Additional references of interest follow. U.S. Pat. No. 6,110,270 entitled “Method for Influencing Moisture Content and Migration in Building Materials,” of Beckenhauer teaches an aqueous PVOH solution for typical use as a coating on building materials in order to prevent the migration of moisture through a porous building. The solutions may contain from about 0.01% to about 30% by weight of PVOH which may have a molecular weight ranging from about 5,000 to about 500,000.
U.S. Pat. No. 6,739,806 entitled “Cement Compositions with Improved Fluid Loss Characteristics and Methods of Cementing Subterranean Formations,” to Szymanski et al. discloses methods for preventing fluid loss in cement slurries by connecting two polymers via a pH sensitive crosslinking agent, such as a polyvalent cation. In preferred embodiments the additive contains a first PVOH polymer with a molecular weight of at least 80,000 and a second PVOH polymer with a molecular weight of about 8,000. The polymers are dissolved in water with a cross-linker and the pH is adjusted until the solution achieves a desired molecular weight. Likewise, U.S. Pat. No. 5,594,050 to Audebert et al. discloses a fluid loss control agent which employs chemically cross-linked PVOH.
U.S. Pat. No. 5,105,885 entitled “Well Cementing Method Using a Dispersant and Fluid Loss Intensifier,” of Bray et al. discloses a fluid loss additive package containing an ethoxylate, a dispersant material and, optionally, a water soluble polymeric compound. The polymeric compound may comprise polymers such as polyvinyl alcohol or 2-acrylamido-2-methylpropyl sulfonic acid (AMPS) copolymers.
Fluid loss additives are conventionally provided in powdered form or in dilute solutions. High molecular weight additives are conventionally believed superior; however, such additives are not generally amenable to being provided in concentrated solution because viscosity becomes too high. Accordingly, conventionally fluid loss additives are supplied at concentrations less than 10 percent by weight when provided in aqueous form. This leads to large inventory requirements and high shipping costs per pound of additive since mostly water is being handled.
Alternatively, additives are provided in solid form, typically mixed with a dry cement composition which makes it difficult to adjust characteristics of the composition quickly in response to drilling requirements and leads to unnecessary additive usage and/or inferior performance. Worse, in cases where only seawater is available, such as offshore drilling installations, the additives tend to have lower solubility in seawater and may mix poorly with a seawater cement slurry.

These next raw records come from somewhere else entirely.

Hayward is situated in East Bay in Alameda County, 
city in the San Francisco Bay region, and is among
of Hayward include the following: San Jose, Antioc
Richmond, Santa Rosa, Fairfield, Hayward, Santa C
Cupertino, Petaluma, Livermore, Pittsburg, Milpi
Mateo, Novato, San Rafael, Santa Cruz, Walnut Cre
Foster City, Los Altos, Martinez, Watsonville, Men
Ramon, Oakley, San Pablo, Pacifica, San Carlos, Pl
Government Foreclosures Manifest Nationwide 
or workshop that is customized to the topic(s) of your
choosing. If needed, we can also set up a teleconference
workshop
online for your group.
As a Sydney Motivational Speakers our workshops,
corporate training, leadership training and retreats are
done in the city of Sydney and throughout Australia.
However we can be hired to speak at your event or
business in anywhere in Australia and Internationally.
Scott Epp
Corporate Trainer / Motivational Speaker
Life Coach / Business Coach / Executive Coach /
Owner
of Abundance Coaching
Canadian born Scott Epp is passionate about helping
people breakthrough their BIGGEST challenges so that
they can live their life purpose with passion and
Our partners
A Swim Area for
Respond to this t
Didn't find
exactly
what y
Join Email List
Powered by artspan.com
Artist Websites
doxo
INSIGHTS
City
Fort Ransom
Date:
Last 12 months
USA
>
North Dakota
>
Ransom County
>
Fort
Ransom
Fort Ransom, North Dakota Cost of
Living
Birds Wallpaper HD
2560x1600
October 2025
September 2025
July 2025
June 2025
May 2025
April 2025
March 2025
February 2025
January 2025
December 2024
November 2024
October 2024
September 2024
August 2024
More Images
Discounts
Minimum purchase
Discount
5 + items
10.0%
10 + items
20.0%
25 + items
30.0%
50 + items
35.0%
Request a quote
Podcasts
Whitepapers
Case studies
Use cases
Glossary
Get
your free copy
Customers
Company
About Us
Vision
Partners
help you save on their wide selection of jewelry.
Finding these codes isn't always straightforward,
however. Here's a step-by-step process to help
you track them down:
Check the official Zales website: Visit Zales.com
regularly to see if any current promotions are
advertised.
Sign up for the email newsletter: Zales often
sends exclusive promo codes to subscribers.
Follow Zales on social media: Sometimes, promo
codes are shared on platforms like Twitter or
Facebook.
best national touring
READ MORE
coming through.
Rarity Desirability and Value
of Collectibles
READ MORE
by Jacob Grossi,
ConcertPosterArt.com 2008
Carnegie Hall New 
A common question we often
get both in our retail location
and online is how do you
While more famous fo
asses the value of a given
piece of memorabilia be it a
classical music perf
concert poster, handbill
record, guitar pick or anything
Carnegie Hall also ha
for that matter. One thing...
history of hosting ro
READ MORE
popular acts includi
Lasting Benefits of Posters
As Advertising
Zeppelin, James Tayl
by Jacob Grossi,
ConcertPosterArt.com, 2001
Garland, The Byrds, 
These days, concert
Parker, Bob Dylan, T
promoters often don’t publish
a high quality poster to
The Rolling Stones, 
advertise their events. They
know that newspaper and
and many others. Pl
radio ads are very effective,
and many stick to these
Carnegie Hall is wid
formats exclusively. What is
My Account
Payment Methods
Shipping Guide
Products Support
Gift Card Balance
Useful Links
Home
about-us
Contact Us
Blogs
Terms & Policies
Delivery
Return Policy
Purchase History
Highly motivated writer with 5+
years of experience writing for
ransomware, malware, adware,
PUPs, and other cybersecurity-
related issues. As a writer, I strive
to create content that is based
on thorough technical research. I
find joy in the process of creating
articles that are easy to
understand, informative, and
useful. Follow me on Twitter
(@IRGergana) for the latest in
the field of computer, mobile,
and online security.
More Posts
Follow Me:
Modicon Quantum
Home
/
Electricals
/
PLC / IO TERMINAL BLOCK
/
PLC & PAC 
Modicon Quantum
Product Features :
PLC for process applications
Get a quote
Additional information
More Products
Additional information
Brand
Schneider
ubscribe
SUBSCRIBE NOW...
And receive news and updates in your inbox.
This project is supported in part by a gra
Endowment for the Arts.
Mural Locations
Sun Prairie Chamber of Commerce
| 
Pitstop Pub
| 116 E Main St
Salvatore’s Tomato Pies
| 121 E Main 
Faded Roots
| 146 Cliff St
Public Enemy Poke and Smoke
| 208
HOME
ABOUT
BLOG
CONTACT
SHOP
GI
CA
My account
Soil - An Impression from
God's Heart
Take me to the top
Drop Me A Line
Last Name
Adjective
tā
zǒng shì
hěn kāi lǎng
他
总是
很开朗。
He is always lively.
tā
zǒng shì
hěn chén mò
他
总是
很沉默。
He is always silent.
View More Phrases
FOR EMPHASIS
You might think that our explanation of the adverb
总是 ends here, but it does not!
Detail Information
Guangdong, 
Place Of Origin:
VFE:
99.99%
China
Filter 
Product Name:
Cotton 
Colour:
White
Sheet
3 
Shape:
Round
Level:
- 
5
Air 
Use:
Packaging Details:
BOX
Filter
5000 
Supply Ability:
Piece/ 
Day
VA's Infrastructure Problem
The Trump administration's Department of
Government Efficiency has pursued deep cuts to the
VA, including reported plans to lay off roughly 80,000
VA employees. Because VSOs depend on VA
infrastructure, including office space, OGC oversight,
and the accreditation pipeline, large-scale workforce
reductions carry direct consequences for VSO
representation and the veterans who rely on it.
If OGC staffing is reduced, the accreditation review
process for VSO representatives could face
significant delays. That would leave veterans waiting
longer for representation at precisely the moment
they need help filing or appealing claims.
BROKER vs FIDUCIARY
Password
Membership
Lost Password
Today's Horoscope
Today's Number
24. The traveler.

In one aspect of the present invention, the fluid loss additives are supplied in concentrated aqueous form which enables adjustment of hydraulic cement slurry characteristics in real time in order to optimize slurry characteristics, particularly fluid loss. The additives in the concentrates of the invention are important as they are especially valuable in offshore applications where space is limited and changes need to be made quickly.